We comprehensively used AHP, EWM, and CM to construct a multifunctional evaluation system for spruce–fir forests. We studied the functional requirements of spruce–fir forests, and we determined that the main functions of spruce–fir forests are biodiversity conservation, carbon sink, water conservation, and social service. The diversity index, canopy closure, needle-to-width ratio, slope, crown width, shrub layer coverage, herbaceous layer coverage, soil water storage capacity, litter layer water storage capacity, cumulative carbon sequestration of trees, carbon storage of shrubs and grasses, carbon storage of litter layer, soil layer carbon storage, mortality rate, pest and disease rate, and wind reversal rate were used as evaluation indicators. The evaluation results of the three evaluation methods are consistent and have good reference value. The evaluation results are as follows:

• The thinning intensity has a significant impact on the multifunctional performance of spruce–fir forests (30 years), as evidenced by the fact that the multifunctional performance of the 20% thinning intensity plot performed significantly better than that of the 40% thinning intensity plot, and both of these performed significantly better than the uncured plot. The B3 plot, with the highest multifunctional value, had a thinning intensity of 20%, while the A2 plot, without thinning, had the lowest value.
• There is a significant correlation between the social service function, water source conservation function, and carbon sink function, while there is no significant correlation between other functions. A coupling relationship model between the social service function, water source conservation function, and carbon sink function was established, and the results showed that the model R² of the cubic curve is the highest. We constructed coupling relationship models between multifunctional values and different functions, as well as coupling relationship models between different functions and various indicators based on the evaluation results of the three methods.

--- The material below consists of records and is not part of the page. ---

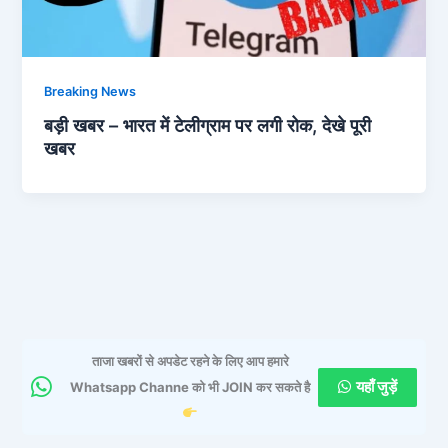
Breaking News
बड़ी खबर – भारत में टेलीग्राम पर लगी रोक, देखे पूरी
खबर
ताजा खबरों से अपडेट रहने के लिए आप हमारे
यहाँ जुड़ें
Whatsapp Channe को भी JOIN कर सकते है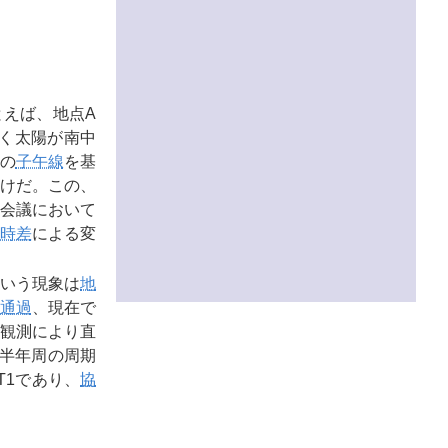
えば、地点A
遅く太陽が南中
の
子午線
を基
けだ。この、
線会議において
時差
による変
いう現象は
地
通過
、現在で
、観測により直
び半年周の周期
T1であり、
協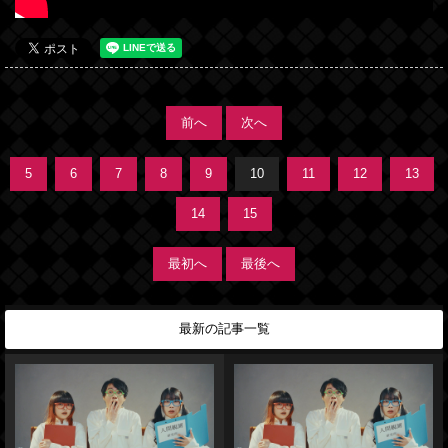
前へ
次へ
5
6
7
8
9
10
11
12
13
14
15
最初へ
最後へ
最新の記事一覧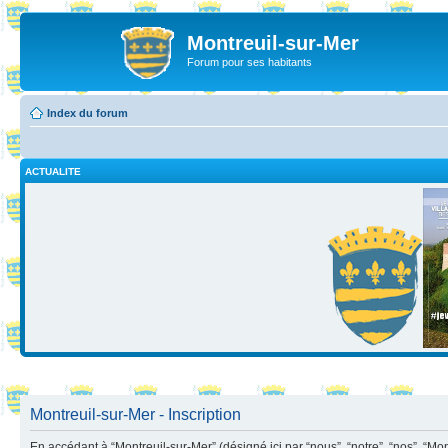
Montreuil-sur-Mer
Forum pour ses habitants
Index du forum
ACTUALITE
Montreuil-sur-Mer - Inscription
En accédant à “Montreuil-sur-Mer” (désigné ici par “nous”, “notre”, “nos”, “Mo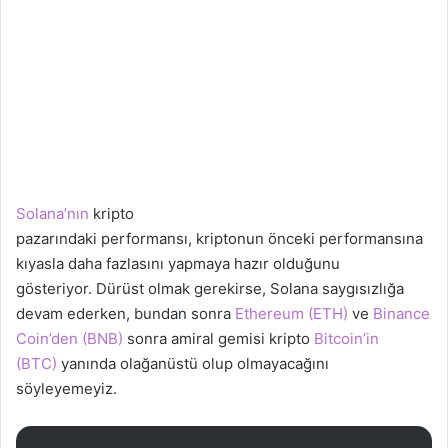
Solana’nın
kripto
pazarındaki performansı, kriptonun önceki performansına
kıyasla daha fazlasını yapmaya hazır olduğunu
gösteriyor. Dürüst olmak gerekirse, Solana saygısızlığa
devam ederken, bundan sonra
Ethereum (ETH)
ve
Binance
Coin’den (BNB)
sonra amiral gemisi kripto
Bitcoin’in
(BTC)
yanında olağanüstü olup olmayacağını
söyleyemeyiz.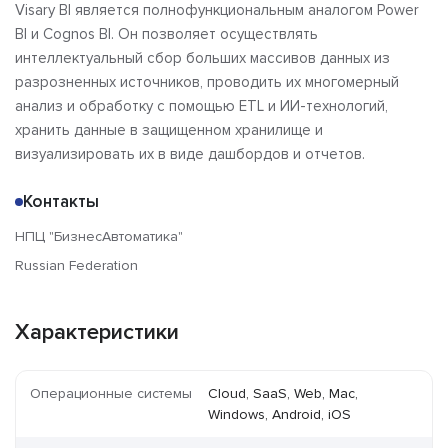
Visary BI является полнофункциональным аналогом Power
BI и Cognos BI. Он позволяет осуществлять
интеллектуальный сбор больших массивов данных из
разрозненных источников, проводить их многомерный
анализ и обработку с помощью ETL и ИИ-технологий,
хранить данные в защищенном хранилище и
визуализировать их в виде дашбордов и отчетов.
Контакты
НПЦ "БизнесАвтоматика"
Russian Federation
Характеристики
Операционные системы
Cloud, SaaS, Web, Mac,
Windows, Android, iOS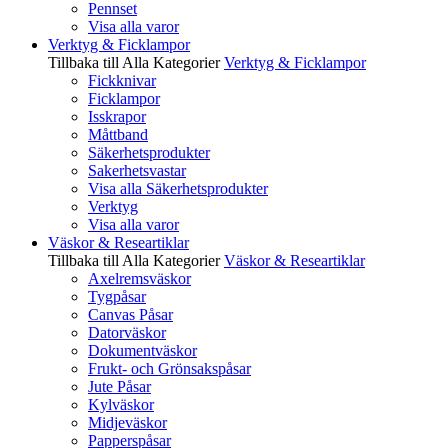
Pennset
Visa alla varor
Verktyg & Ficklampor
Tillbaka till Alla Kategorier
Verktyg & Ficklampor
Fickknivar
Ficklampor
Isskrapor
Måttband
Säkerhetsprodukter
Sakerhetsvastar
Visa alla Säkerhetsprodukter
Verktyg
Visa alla varor
Väskor & Researtiklar
Tillbaka till Alla Kategorier
Väskor & Researtiklar
Axelremsväskor
Tygpåsar
Canvas Påsar
Datorväskor
Dokumentväskor
Frukt- och Grönsakspåsar
Jute Påsar
Kylväskor
Midjeväskor
Papperspåsar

• We have constructed a target structural system for spruce–fir forests to guide management practices and apply research results. For the management of spruce–fir forests in the Changbai Mountain area, our research has determined that controlling the logging intensity at around 20% can effectively promote the multifunctionality of forests, and it can be managed using the target structure system constructed in Section 3.4, including controlling relevant indicators such as stand volume, tree species composition, canopy density, plant density, herbal coverage, DBH structure, horizontal distribution, vertical structure, pest and disease rate, and shrub coverage, promoting the forest stand closer to the optimal forest division in the area.
• The future in-depth research mainly lies in two aspects: first, on the spatial scale, the current survey area is small, and more distribution areas can be surveyed in the future, which is convenient to combine the multifunctional management of spruce–fir forest with the distribution and site conditions so that its application area is wider; secondly, on a temporal scale, there is a lack of continuity in the multifunctional evaluation of spruce forests, which makes it difficult to integrate the growth patterns of spruce forests with multifunctional management and make them more suitable for spruce forests of different ages.